Por: Natalia Gómez Peña
La guía que ahora tiene en sus manos se inscribe en el siguiente contexto.
Hugo Albeiro George Pérez y Luis Alberto Torres Montoya, del Movimiento Ríos Vivos y opositores al Proyecto Hidroeléctrico Ituango (Hidroituango), y Yolanda Maturana, líder ambientalista de Risaralda, son tres de los defensores ambientales asesinados en Colombia en lo que va de 2018. Sus asesinatos son una muestra del duro panorama al que se enfrentan las y los defensores ambientales en Colombia y, en general, en toda Latinoamérica. América Latina ocupa desde hace varios años el primer lugar en las estadísticas de homicidios de personas como ellas. En Brasil, en 2017, se cometió la mayor cantidad de asesinatos, 49, y Colombia le sigue de cerca, con 37 asesinatos reportados (Global Witness, 2017). Las cifras son cada vez más desalentadoras en el contexto de una región que posee una gran riqueza de bienes naturales y que al mismo tiempo es objeto de megaproyectos de inversión cuyos impactos recaen generalmente en las comunidades más vulnerables (indígenas, afrodescendientes y población campesina). Y a eso se suma la falta de acceso a la información y la notoria imposibilidad de participación de la gente afectada, igual que la continua impunidad de la que gozan los criminales.

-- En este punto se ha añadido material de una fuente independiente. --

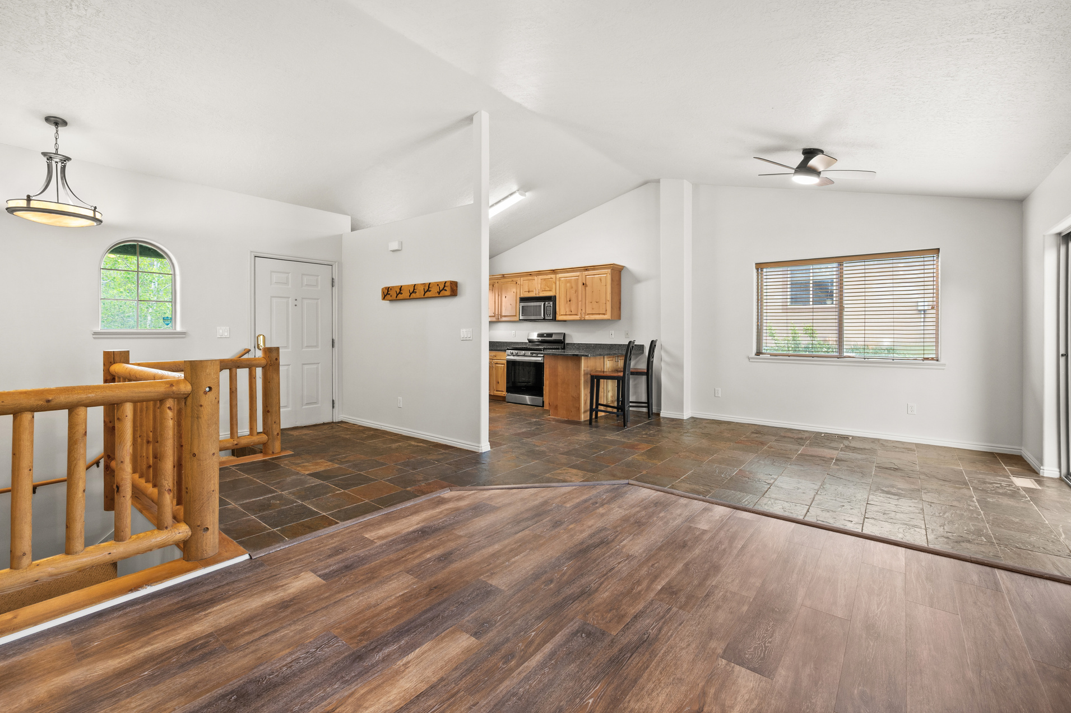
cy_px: 337
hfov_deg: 100.4
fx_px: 446
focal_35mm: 15
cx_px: 532
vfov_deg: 77.2
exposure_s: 1/6
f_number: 7.1
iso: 500
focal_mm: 14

La violencia surge, entonces, como consecuencia de un sistema que no garantiza los derechos y que afecta la democracia. La violencia llega muchas veces después de que las comunidades han carecido de acceso a la información, de que se les excluye en la toma
de decisiones y de que enfrentan barreras para acceder a la justicia en asuntos ambientales. De manera que se requiere que los Estados de la región asuman compromisos
efectivos para su protección, por que es notable la agresiva realidad que viven los defensores ambientales en Colombia y, en general en toda América Latina, y son contundentes las falencias en materia de implementación de los derechos que conforman la democracia ambiental: al acceso a la información, a la participación y a la justicia en asuntos ambientales.
El 4 de marzo de 2018, veinticuatro Estados de América Latina y el Caribe, incluido el de Colombia, adoptaron el Acuerdo Regional sobre Acceso a la Información, Participación y Justicia en Asuntos Ambientales para América latina y el Caribe (Cepal, 2018). Se le llamó Acuerdo de Escazú pues se adoptó en la provincia costarricense de este nombre.

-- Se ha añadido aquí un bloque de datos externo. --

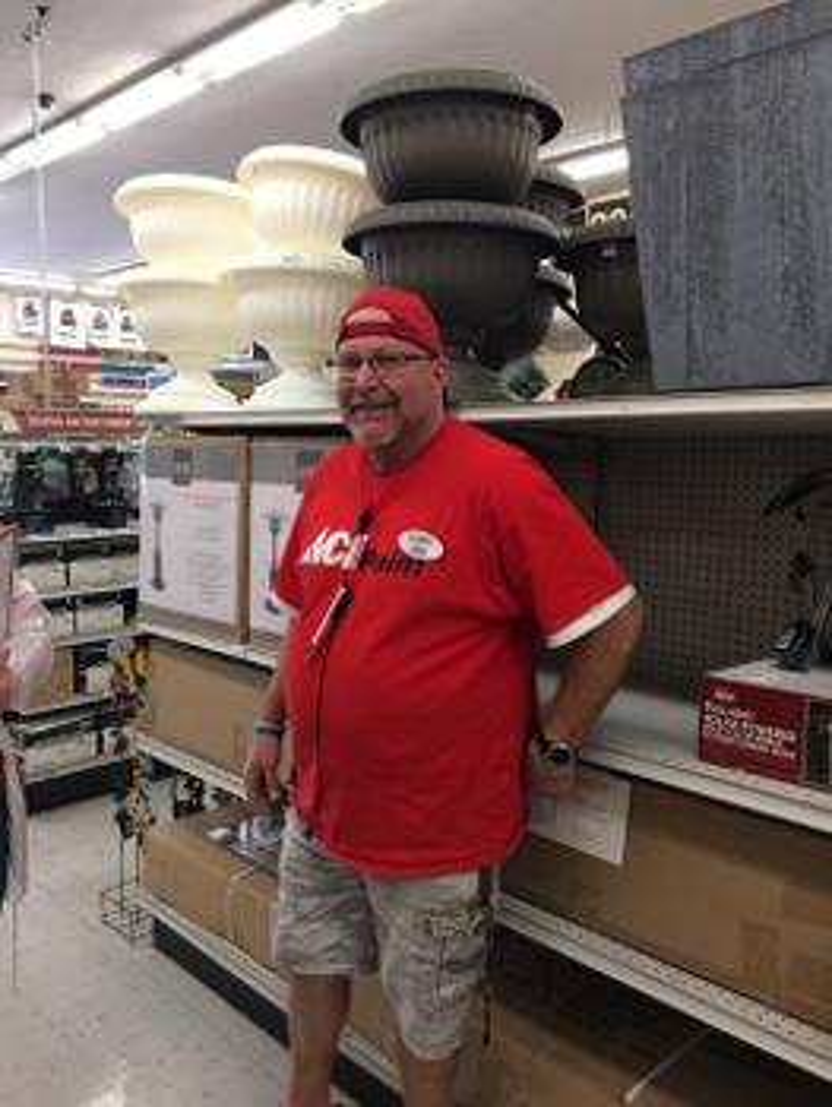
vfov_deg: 61.6
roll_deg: +0.7
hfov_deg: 48.3
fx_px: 928
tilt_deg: -9.1
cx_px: 416
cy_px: 554
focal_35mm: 29
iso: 40
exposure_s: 1/30
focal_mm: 4.15
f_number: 2.2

El Acuerdo de Escazú es el primer tratado sobre medio ambiente y derechos humanos de la región y el primer instrumento vinculante en el mundo en el que se reconoce el rol de las personas defensoras del ambiente. En él se incluyen también obligaciones para su protección.
El tratado del que hablamos se cimienta en el Principio 10 de la Declaración de Río de 1992 (Varios Estados, 1992 a y b). Este principio establece que los derechos de acceso a la información, a la participación y a la justicia en asuntos ambientales son esenciales para tener una buena política ambiental.
Los Estados participantes en la negociación reconocieron que todavía, a pesar de que el Principio 10 se refleja en muchas de sus legislaciones en materia de implementación de los derechos, hay muchas falencias que causan conflictos, incluso, violencia. Por esta razón, se comprometieron en un tratado regional a garantizar la efectividad en la implementación de los derechos que componen la democracia ambiental. Cuando las personas están informadas y pueden influir en la toma de decisiones, es más probable que lo decidido garantice su derecho a disfrutar de un medio ambiente sano. Además, contar con un entorno saludable es una condición esencial para el ejercicio de los derechos humanos y para el respeto de la dignidad humana (véase Stec, 2015, 9, 10 y 11).
Los desafíos ambientales actuales de nuestro mundo demandan una implementación efectiva de los derechos de acceso en cuestiones ambientales para garantizar los derechos humanos y un futuro sustentable para nuestro planeta Los derechos de acceso se constituyen en una herramienta para la prevención y la solución de conflictos socioambientales.
Cuando las personas pueden ejercer su derecho a participar de manera efectiva en las decisiones que afectan su entorno, esas decisiones tienen más legitimidad y se pueden implementar mejor (véase Stec, 2015, 9, 10 y 11). Por lo tanto, una efectiva implementación de los derechos de acceso puede contribuir a prevenir conflictos socioambientales relacionados, entre otros aspectos, con la gestión y explotación de recursos naturales, y con proyectos de desarrollo.
En Colombia, país que lucha por terminar un conflicto armado de más de cincuenta años, una implementación efectiva de los derechos de acceso mediante una democracia ambiental fortalecida puede contribuir a construir y consolidar la paz. La democracia ambiental puede también aportar en la construcción de un país más equitativo donde quienes defenden el ambiente puedan ejercer su labor con todas las garantías.